There has been a flurry of activity from regulatory bodies regarding the robustness of organisations contingency planning. Many organisations have included in their contingency planning a working from home component. This note details some considerations from a Data Protection and Document Security point of view.
With the onset of more people working from home due to the Covid 19 restrictions, unfortunately this does increase the risk of a data breach –
Working from home/Remote Working = Greater Data Breach Risk.
To mitigate these risks we would advise clients to ensure the following matters are in place prior to rolling out remote access.
Please note this advice regards the use of Laptops/desktops in the home, and does not give any guidance on the use of mobile smart phones and tablets and the advice below is not exhaustive. And as always when it comes to IT talk to an IT expert.
Device and Network Security
Laptops and desktops should be:
- Provided by your chosen IT provider
- Have hard drive encryption in place and active
- Login details should include a strong password
- Require that employees use a non-stored and “strong” password to connect during each session, especially for VPN access.
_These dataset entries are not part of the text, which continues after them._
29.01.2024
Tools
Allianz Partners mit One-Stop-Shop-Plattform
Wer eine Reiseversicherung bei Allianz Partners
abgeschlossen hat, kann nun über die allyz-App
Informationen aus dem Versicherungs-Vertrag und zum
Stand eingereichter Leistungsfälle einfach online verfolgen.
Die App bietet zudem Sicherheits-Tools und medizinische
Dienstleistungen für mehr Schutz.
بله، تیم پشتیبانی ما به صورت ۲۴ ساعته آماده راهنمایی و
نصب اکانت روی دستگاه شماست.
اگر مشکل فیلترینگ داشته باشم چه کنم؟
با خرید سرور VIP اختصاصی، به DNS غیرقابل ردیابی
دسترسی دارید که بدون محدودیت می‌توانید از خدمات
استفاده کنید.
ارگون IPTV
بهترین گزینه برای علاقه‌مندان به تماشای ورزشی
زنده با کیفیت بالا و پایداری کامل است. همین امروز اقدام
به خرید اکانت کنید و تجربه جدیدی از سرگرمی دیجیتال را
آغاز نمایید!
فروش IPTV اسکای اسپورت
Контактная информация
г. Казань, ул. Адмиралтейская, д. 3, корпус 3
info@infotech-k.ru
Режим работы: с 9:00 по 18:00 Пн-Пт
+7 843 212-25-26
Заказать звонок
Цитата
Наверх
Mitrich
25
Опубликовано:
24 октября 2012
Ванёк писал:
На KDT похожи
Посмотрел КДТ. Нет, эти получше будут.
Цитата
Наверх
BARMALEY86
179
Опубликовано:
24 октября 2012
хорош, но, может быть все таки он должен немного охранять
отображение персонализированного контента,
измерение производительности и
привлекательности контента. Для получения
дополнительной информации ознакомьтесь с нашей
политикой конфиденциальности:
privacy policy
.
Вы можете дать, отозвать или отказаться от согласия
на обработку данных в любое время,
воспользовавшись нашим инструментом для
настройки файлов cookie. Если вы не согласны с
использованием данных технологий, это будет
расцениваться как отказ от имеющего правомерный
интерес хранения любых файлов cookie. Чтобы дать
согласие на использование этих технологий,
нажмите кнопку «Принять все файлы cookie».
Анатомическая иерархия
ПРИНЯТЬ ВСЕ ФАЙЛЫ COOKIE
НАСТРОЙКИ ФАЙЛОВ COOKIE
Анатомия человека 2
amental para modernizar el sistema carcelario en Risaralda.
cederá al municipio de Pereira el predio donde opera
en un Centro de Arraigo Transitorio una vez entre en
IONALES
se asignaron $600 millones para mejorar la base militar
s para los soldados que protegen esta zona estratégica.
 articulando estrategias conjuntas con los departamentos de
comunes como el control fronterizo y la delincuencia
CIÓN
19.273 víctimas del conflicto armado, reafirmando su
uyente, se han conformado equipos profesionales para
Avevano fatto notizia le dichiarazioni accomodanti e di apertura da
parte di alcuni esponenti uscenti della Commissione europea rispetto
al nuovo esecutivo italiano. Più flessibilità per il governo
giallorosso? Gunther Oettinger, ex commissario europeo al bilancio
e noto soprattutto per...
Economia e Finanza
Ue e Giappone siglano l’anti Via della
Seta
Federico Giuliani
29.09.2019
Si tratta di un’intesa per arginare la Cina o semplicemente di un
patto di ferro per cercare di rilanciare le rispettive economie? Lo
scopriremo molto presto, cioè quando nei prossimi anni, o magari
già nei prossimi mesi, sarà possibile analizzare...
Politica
- Devices should have up to date software, anti-virus and malware installed
- Don’t allow family members to use your work devices. Under no circumstance should laptops or desktops used for remote working be used by the wider household – no matter how many times the kids ask!!
- Always use a secure network connection and secure VPN when working from home – Your IT service provider should be able to advise
- Never use public Wi-Fi or unsecure network
Email and software
Areas that may be considered in relation to email and software include:
- Logging on and using email should be arranged by your service provider. Two factor authentication needs to be in place.
- Put passwords on attachments
- Enforce reasonable session time-outs for sensitive programs or applications.
- Limit program/file access to only the areas absolutely needed by that employee.
- Reserve the right to terminate employee access at any moment.
- Provide the software and storage services for remote file storage and other tasks; don’t rely on individuals to use their personal programs and accounts.
Some considerations under this heading include:
- Clear guidelines around what information should never leave a secure environment, ie printing off of financial information
- Get your service provider to establish access permissions that support these guidelines.
- Save material to where the organisation advises ie Onedrive, A secure Dropbox etc.
- DO NOT USE USBs
- Have Clear backup procedures for material saved locally. (I am assuming that adequate backups and restore is sorted for the organisations data/systems)
Clean desk policy – securely shred any confidential paper material that is no longer needed
When working from home, staff will have information that pertains to your organisation around people that are not company employees. There are obvious challenges to this with regard to Remote workers but ensuring that information is kept secure is of high importance. Some simple (low tech) measures may include:
- Try an have a space or office away from the kitchen table
- Do not work or access your organisations data while there is someone else in the room – remember the confidentiality of the Personal Data
- No written material should be left unattended – even for a cup of tea!
- Logout if you are leaving the laptop or desktop unattended – seemingly cats have a habit of jumping on computer keyboards and might press a few keys when a laptop is unattended!
- Adhere to a clean desk policy.
- Use locked drawers
- Have a secure paper shredding service in place for your employees.
If you have staff working from home / Remote Working, we are also offering Residential Shredding Bags for them to place any confidential paper material that is no longer needed. This will reduce the risk of a Data Breach.
Your organization must have clear and practical policies that stress the importance of data protection. Staff members using remote access should be reminded that all organisational policies apply, such as:
- Data Protection
- IT security
- Clean desk
- Access to data
- Passwording of emails
Finally, a way to achieve data protection compliance for those working remotely, is for organisation to adequately and consistently express the importance of data security.